I would love to know this too.

>>More particularly, even if Jewish law wasn’t necessary for Gentile Christians, why weren’t Jews that (forcibly or voluntarily) became Christians in later centuries required by the Church to continue following halacha.<<

I don’t remember all the details, but in Rosemary Ruether’s (did I spell that right?) book, Faith and Fratricide, she traces the dispute over Christians and halachot, and shows that at some point in Christian history, it became not just unnecessary, but heretical to do mitzvot according to halachot. Jews who converted were expected to drop all their Jewish practices and customs so as not to commit this heresy, and possibly lead gentile Christians to commit it as well.


–Rowan
Shopping is still cheaper than therapy. --my Aunt Franny

I had a discussion with a fundamentalist on this issue once. The key point for him was that “till all be fulfilled” part. He claims that the execution and aftermath somehow “fulfilled” the requirements of the “Old Law” and rendered it moot. I am still wondering how Paul got to be the authoritative voice of the early Church, overruling the opinions of those men who had actually heard Yeshua’s ministry.

Dr. Fidelius, Charlatan
Associate Curator Anomalous Paleontology, Miskatonic University
“You cannot reason a man out of a position that he did not reach through reason.”

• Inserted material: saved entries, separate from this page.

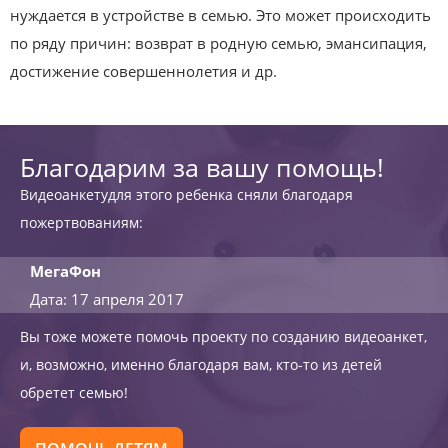
нуждается в устройстве в семью. Это может происходить
по ряду причин: возврат в родную семью, эмансипация,
достижение совершеннолетия и др.
Благодарим за вашу помощь!
Видеоанкетудля этого ребенка сняли благодаря
пожертвованиям:
МегаФон
Дата: 17 апреля 2017
Вы тоже можете помочь проекту по созданию видеоанкет,
и, возможно, именно благодаря вам, кто-то из детей
обретет семью!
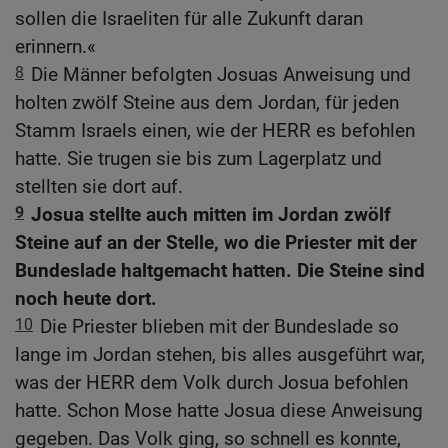
sollen die Israeliten für alle Zukunft daran
erinnern.«
8
Die Männer befolgten Josuas Anweisung und
holten zwölf Steine aus dem Jordan, für jeden
Stamm Israels einen, wie der HERR es befohlen
hatte. Sie trugen sie bis zum Lagerplatz und
stellten sie dort auf.
9
Josua stellte auch mitten im Jordan zwölf
Steine auf an der Stelle, wo die Priester mit der
Bundeslade haltgemacht hatten. Die Steine sind
noch heute dort.
10
Die Priester blieben mit der Bundeslade so
lange im Jordan stehen, bis alles ausgeführt war,
was der HERR dem Volk durch Josua befohlen
hatte. Schon Mose hatte Josua diese Anweisung
gegeben. Das Volk ging, so schnell es konnte,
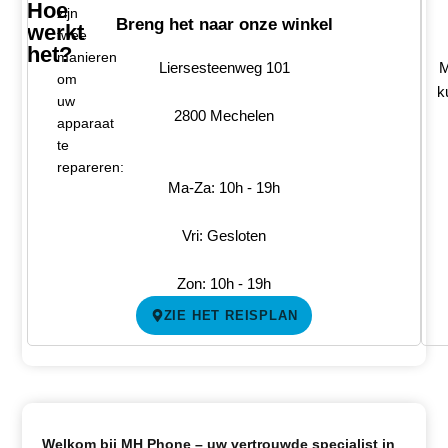
Hoe
zijn
Breng het naar onze winkel
werkt
twee
het?
manieren
Liersesteenweg 101
M
om
k
uw
2800 Mechelen
apparaat
te
repareren:
Ma-Za: 10h - 19h
Vri: Gesloten
Zon: 10h - 19h
ZIE HET REISPLAN
Welkom bij MH Phone – uw vertrouwde specialist in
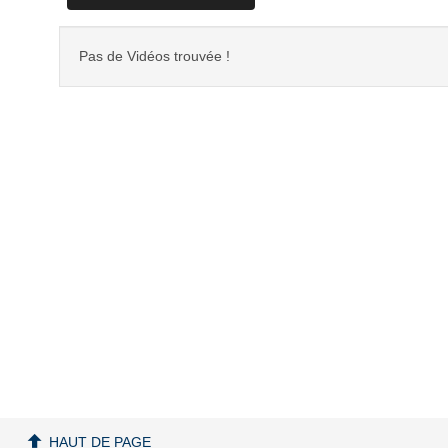
Pas de Vidéos trouvée !
HAUT DE PAGE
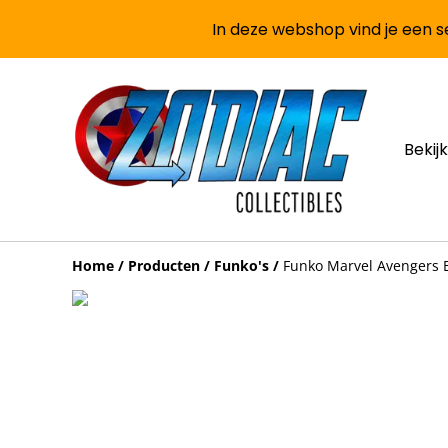
In deze webshop vind je een se
Bekijk
Home
/
Producten
/
Funko's
/
Funko Marvel Avengers 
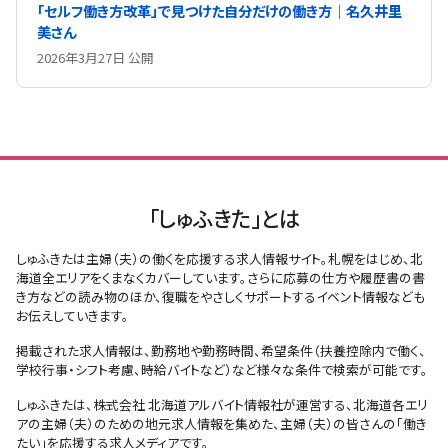
「セルフ働き方改革」で見つけた自分だけの働き方｜名久井里
美さん
2026年3月27日 公開
「しゅふきた」とは
しゅふきたは主婦（夫）の働くを応援する求人情報サイト。札幌をはじめ、北
海道全エリアをくまなくカバーしています。さらに応募の仕方や履歴書の書
き方などの読み物のほか、復職をやさしくサポートするイベント情報なども
お伝えしていきます。
掲載された求人情報は、勤務地や勤務時間、希望条件（扶養控除内で働く、
学校行事・シフト考慮、時給バイトなど）など様々な条件で検索が可能です。
しゅふきたは、株式会社 北海道アルバイト情報社が運営する、北海道各エリ
アの主婦（夫）のための地元求人情報を集めた、主婦（夫）の皆さんの「働き
たい」を応援する求人メディアです。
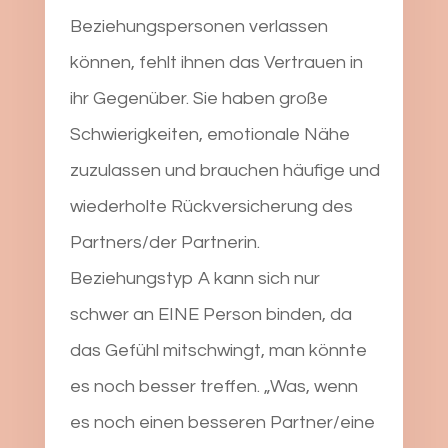
Beziehungspersonen verlassen
können, fehlt ihnen das Vertrauen in
ihr Gegenüber. Sie haben große
Schwierigkeiten, emotionale Nähe
zuzulassen und brauchen häufige und
wiederholte Rückversicherung des
Partners/der Partnerin.
Beziehungstyp A kann sich nur
schwer an EINE Person binden, da
das Gefühl mitschwingt, man könnte
es noch besser treffen. „Was, wenn
es noch einen besseren Partner/eine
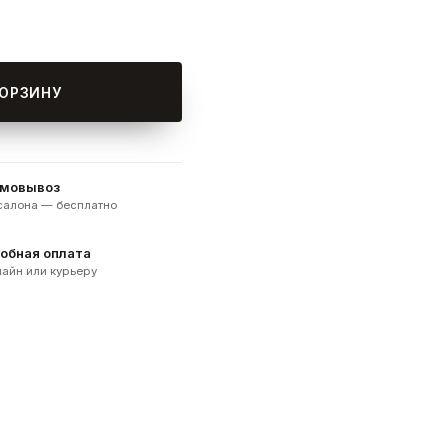
КОРЗИНУ
мовывоз
 салона — бесплатно
обная оплата
айн или курьеру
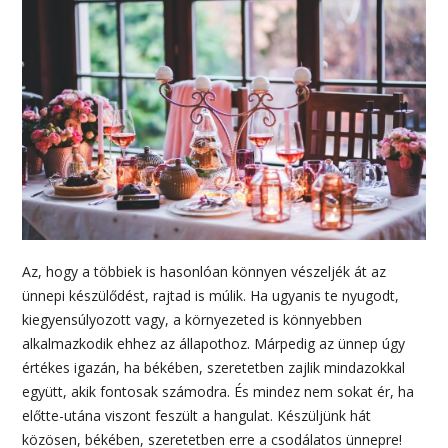
Az, hogy a többiek is hasonlóan könnyen vészeljék át az
ünnepi készülődést, rajtad is múlik. Ha ugyanis te nyugodt,
kiegyensúlyozott vagy, a környezeted is könnyebben
alkalmazkodik ehhez az állapothoz. Márpedig az ünnep úgy
értékes igazán, ha békében, szeretetben zajlik mindazokkal
együtt, akik fontosak számodra. És mindez nem sokat ér, ha
előtte-utána viszont feszült a hangulat. Készüljünk hát
közösen, békében, szeretetben erre a csodálatos ünnepre!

“Jot” translates, and is definitely derived from, “iota”.

“Iota” is definitely derived from “yudh”, the letter iota is definitely derived from yudh, and the letter i is definitely derived from iota.

Yudh, iota, and i are all the smallest letters in their respective alphabets.

“tittle” translates Greek “keraia”, which may or not be related to Hebrew “keraayim”, “legs”, but which definitely means a stroke in a Hebrew letter.


John W. Kennedy
“Compact is becoming contract; man only earns and pays.”
– Charles Williams

In Spanish, “tittle” is “tilde” wich comes from the latin word *titulàre[/i) which relates to “the stroke of a pen”.
Tilde is the name for the “cross” on the “t”, or the one on the spanish letter ñ, or for any written mark used to differenciate a letter, or the accentuation (´) of it.
Now, iota was pronounced “jota” in old spanish, and even now we use this word to denote a VERY small thing, as in: “No entiendo ni jota” (I understand not an iota), which happens to me a lot… :slight_smile:


Men will cease to commit atrocities only when they cease to believe absurdities.
-Voltaire

Oooooooops! Sorry for all those italics. My fault. Still learning.

La regué.

John W. Kennedy:

Specifically, keraía (in Greek) derived from kéras, one of the horns of an altar. It meant a very small point or mark (much as pin point means a small object or mark), and came to be used of diacritical marks in writing. Tittle is an almost perfect translation of that meaning–a small mark used as a diacritical mark in writing, although the word is now so rare as to make the reference pretty obscure.

Tom~

And no doubt from the Hebrew “keren” for “horn.”